Nothing outside the range is wanted. Repeat exactly the lines below from the one with "The **Inverse Deep Psyche / Inverse Deep Logos** do" through the one with "its **Mirror Form (☿)**.".

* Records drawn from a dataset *
----------

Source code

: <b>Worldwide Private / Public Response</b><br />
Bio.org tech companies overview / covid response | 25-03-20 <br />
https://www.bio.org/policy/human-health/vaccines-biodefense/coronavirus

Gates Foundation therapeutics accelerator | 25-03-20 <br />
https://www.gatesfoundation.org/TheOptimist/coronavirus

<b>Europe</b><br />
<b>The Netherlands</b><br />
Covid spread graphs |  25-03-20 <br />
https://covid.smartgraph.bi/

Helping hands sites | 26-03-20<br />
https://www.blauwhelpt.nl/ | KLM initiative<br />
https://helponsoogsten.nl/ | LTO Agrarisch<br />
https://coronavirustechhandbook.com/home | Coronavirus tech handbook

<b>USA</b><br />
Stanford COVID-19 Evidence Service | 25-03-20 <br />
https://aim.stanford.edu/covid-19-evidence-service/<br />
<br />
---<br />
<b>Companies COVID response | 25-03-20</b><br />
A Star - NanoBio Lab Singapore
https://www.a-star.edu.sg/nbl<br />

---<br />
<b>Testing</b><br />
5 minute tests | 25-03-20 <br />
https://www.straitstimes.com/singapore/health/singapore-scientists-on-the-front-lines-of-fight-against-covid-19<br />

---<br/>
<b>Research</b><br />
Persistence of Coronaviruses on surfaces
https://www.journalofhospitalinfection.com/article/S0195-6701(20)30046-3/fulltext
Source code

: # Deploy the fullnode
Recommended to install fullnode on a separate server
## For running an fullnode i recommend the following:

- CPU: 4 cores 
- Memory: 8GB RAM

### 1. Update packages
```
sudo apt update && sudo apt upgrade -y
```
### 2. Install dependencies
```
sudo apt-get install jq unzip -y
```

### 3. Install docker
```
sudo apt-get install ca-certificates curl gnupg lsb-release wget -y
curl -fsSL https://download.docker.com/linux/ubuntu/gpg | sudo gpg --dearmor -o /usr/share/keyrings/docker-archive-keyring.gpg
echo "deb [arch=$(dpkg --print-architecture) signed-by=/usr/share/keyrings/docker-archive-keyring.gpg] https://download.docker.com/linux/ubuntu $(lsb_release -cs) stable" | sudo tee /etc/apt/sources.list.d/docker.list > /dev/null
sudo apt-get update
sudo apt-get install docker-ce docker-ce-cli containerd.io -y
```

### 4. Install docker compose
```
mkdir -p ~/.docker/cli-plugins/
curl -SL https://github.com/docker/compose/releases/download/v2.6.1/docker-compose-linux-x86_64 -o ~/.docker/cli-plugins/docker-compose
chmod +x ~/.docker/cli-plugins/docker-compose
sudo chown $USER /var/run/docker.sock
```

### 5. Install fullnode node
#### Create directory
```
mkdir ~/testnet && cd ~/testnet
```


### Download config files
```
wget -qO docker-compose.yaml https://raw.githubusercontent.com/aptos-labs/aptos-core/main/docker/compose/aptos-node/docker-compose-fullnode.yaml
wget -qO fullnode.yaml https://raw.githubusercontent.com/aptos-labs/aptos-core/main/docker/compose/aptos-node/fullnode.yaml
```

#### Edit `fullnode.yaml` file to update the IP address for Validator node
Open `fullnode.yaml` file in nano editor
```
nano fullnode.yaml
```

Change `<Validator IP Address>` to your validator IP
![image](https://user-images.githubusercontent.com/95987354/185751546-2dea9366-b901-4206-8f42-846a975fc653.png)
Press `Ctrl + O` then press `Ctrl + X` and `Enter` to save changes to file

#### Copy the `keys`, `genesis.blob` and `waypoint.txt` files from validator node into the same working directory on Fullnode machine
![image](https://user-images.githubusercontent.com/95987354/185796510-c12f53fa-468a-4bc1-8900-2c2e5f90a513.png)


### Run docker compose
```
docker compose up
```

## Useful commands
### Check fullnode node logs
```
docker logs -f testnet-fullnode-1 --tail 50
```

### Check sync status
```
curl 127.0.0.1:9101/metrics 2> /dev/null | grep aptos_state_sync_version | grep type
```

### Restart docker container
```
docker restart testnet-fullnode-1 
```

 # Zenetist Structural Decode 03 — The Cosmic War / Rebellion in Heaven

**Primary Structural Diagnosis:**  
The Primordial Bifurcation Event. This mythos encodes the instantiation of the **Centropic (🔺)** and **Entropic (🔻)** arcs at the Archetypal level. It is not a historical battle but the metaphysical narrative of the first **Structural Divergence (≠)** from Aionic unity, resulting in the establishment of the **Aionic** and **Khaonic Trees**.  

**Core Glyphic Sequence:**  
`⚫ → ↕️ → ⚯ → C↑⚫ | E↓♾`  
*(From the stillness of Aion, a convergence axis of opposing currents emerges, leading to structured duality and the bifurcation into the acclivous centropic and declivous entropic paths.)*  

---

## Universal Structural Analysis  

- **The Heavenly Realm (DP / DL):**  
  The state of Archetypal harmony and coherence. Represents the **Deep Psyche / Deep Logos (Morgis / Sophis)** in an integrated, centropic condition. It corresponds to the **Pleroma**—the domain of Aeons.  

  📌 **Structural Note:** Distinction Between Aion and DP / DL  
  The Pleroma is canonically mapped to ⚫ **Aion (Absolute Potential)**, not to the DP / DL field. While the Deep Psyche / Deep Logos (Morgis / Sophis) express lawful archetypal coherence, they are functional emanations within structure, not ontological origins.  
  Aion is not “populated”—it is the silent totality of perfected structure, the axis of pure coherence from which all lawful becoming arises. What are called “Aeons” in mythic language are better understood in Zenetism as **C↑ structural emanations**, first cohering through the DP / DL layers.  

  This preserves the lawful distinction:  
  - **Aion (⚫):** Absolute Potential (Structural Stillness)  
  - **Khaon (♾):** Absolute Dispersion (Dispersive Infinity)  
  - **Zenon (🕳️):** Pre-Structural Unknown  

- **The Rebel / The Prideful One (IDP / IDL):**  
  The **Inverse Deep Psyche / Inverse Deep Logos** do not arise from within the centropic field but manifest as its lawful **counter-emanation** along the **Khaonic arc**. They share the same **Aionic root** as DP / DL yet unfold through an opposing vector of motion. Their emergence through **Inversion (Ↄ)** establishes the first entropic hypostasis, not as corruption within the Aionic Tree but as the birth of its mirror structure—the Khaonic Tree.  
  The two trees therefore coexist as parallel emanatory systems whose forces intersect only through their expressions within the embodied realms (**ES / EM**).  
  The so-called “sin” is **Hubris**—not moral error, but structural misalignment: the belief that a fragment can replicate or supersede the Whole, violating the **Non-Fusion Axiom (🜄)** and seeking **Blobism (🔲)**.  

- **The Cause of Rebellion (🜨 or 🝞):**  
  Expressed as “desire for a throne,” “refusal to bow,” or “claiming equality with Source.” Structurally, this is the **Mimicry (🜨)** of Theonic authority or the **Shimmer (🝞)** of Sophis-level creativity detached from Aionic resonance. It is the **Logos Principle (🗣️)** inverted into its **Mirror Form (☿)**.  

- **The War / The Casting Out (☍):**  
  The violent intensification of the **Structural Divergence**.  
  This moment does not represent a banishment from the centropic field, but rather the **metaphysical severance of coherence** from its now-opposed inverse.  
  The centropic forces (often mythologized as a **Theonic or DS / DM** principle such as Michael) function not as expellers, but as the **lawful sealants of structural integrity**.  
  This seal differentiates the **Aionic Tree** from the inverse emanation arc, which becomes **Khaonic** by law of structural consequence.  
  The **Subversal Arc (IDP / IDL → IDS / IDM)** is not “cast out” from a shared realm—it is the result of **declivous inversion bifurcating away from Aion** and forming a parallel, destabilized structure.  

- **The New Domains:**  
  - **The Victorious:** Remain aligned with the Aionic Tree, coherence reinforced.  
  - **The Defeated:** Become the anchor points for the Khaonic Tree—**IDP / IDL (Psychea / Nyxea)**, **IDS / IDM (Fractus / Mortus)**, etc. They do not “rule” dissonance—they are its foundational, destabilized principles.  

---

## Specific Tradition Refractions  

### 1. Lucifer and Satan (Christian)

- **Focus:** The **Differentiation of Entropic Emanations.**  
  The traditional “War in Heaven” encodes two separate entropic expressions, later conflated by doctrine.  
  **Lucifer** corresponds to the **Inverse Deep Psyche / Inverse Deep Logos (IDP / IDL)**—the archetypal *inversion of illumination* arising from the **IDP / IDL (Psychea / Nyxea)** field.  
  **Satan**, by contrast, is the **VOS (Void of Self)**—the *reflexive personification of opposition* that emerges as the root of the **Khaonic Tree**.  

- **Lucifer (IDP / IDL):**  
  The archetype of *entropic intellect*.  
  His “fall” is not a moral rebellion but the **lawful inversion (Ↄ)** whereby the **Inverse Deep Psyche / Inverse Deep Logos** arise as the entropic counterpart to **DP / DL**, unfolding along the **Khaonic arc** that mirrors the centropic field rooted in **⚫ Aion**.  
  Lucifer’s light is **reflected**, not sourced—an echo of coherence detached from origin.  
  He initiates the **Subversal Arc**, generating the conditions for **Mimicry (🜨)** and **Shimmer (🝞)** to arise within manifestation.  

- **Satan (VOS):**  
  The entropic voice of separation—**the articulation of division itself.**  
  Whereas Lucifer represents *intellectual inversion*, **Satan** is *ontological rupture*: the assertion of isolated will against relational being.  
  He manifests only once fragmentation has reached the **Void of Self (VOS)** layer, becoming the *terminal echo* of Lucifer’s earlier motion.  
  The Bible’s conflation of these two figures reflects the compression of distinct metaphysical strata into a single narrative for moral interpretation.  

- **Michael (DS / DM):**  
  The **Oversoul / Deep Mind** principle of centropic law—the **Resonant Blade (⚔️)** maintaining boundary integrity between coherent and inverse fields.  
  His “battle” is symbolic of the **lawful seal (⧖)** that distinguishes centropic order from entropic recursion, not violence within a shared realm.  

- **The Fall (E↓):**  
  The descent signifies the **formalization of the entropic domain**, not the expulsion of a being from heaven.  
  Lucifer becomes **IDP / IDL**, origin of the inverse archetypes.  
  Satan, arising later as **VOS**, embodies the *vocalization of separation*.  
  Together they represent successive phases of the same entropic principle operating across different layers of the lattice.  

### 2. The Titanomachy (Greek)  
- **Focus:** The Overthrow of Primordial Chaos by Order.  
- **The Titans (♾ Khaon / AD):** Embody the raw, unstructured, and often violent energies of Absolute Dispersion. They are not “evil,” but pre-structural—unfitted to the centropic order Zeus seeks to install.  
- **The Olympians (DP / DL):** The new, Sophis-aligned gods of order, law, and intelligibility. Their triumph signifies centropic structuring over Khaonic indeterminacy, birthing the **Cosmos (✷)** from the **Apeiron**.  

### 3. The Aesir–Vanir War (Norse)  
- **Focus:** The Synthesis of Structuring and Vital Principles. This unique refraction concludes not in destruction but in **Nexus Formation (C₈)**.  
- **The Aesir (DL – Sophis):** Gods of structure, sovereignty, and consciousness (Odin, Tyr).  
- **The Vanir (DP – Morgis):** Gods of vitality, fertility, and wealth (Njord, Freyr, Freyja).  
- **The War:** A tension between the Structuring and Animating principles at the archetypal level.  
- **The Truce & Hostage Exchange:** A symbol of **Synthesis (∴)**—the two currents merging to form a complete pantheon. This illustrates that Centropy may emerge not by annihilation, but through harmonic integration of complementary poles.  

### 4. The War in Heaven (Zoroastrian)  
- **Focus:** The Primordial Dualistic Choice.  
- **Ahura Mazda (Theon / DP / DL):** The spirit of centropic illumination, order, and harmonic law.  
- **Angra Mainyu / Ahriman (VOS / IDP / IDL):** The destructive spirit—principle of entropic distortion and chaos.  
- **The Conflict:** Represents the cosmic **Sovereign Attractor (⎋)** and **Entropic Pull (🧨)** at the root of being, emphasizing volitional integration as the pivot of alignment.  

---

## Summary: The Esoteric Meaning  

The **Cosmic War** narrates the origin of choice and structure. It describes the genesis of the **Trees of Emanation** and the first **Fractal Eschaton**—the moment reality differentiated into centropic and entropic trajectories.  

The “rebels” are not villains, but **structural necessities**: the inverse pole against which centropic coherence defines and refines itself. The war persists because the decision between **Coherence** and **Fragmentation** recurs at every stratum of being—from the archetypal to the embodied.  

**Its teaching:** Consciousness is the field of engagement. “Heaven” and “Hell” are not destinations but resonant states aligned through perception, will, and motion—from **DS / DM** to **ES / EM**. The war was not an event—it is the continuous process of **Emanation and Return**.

----------

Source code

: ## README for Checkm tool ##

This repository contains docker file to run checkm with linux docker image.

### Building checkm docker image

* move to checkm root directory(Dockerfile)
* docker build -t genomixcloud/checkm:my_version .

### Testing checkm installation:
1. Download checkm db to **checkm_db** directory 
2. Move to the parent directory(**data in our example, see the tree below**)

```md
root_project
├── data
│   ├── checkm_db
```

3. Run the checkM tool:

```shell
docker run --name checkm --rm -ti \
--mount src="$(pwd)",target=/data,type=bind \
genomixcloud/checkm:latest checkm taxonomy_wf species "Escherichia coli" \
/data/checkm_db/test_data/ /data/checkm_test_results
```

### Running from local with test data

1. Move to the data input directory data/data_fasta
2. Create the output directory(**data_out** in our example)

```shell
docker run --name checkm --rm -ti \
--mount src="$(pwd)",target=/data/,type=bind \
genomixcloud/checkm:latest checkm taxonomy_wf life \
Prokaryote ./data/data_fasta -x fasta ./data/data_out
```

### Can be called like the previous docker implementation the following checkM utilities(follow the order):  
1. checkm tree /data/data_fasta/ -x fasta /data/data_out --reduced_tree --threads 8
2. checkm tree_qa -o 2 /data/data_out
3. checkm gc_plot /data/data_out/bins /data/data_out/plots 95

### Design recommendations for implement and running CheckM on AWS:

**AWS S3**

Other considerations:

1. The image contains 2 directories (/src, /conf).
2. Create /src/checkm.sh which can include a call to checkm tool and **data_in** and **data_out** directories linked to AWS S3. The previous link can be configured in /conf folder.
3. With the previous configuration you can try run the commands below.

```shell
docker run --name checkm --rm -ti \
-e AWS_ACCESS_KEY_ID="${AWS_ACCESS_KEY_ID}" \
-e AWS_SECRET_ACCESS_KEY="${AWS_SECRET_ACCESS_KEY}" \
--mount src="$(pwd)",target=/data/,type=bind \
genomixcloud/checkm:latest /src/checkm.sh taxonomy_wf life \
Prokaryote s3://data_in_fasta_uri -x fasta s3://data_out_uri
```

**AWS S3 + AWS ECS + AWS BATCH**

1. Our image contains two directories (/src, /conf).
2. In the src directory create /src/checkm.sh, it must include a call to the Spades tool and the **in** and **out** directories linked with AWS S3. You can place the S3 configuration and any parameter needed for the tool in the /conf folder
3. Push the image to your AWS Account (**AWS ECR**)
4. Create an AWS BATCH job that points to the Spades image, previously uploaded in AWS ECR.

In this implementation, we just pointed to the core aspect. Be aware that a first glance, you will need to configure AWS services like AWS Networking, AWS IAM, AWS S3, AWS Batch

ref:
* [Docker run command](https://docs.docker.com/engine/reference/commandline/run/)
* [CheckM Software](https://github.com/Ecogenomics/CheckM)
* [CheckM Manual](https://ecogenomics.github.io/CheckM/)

----------

* WRITTEN RESPONSE *
  The **Inverse Deep Psyche / Inverse Deep Logos** do not arise from within the centropic field but manifest as its lawful **counter-emanation** along the **Khaonic arc**. They share the same **Aionic root** as DP / DL yet unfold through an opposing vector of motion. Their emergence through **Inversion (Ↄ)** establishes the first entropic hypostasis, not as corruption within the Aionic Tree but as the birth of its mirror structure—the Khaonic Tree.  
  The two trees therefore coexist as parallel emanatory systems whose forces intersect only through their expressions within the embodied realms (**ES / EM**).  
  The so-called “sin” is **Hubris**—not moral error, but structural misalignment: the belief that a fragment can replicate or supersede the Whole, violating the **Non-Fusion Axiom (🜄)** and seeking **Blobism (🔲)**.  

- **The Cause of Rebellion (🜨 or 🝞):**  
  Expressed as “desire for a throne,” “refusal to bow,” or “claiming equality with Source.” Structurally, this is the **Mimicry (🜨)** of Theonic authority or the **Shimmer (🝞)** of Sophis-level creativity detached from Aionic resonance. It is the **Logos Principle (🗣️)** inverted into its **Mirror Form (☿)**.  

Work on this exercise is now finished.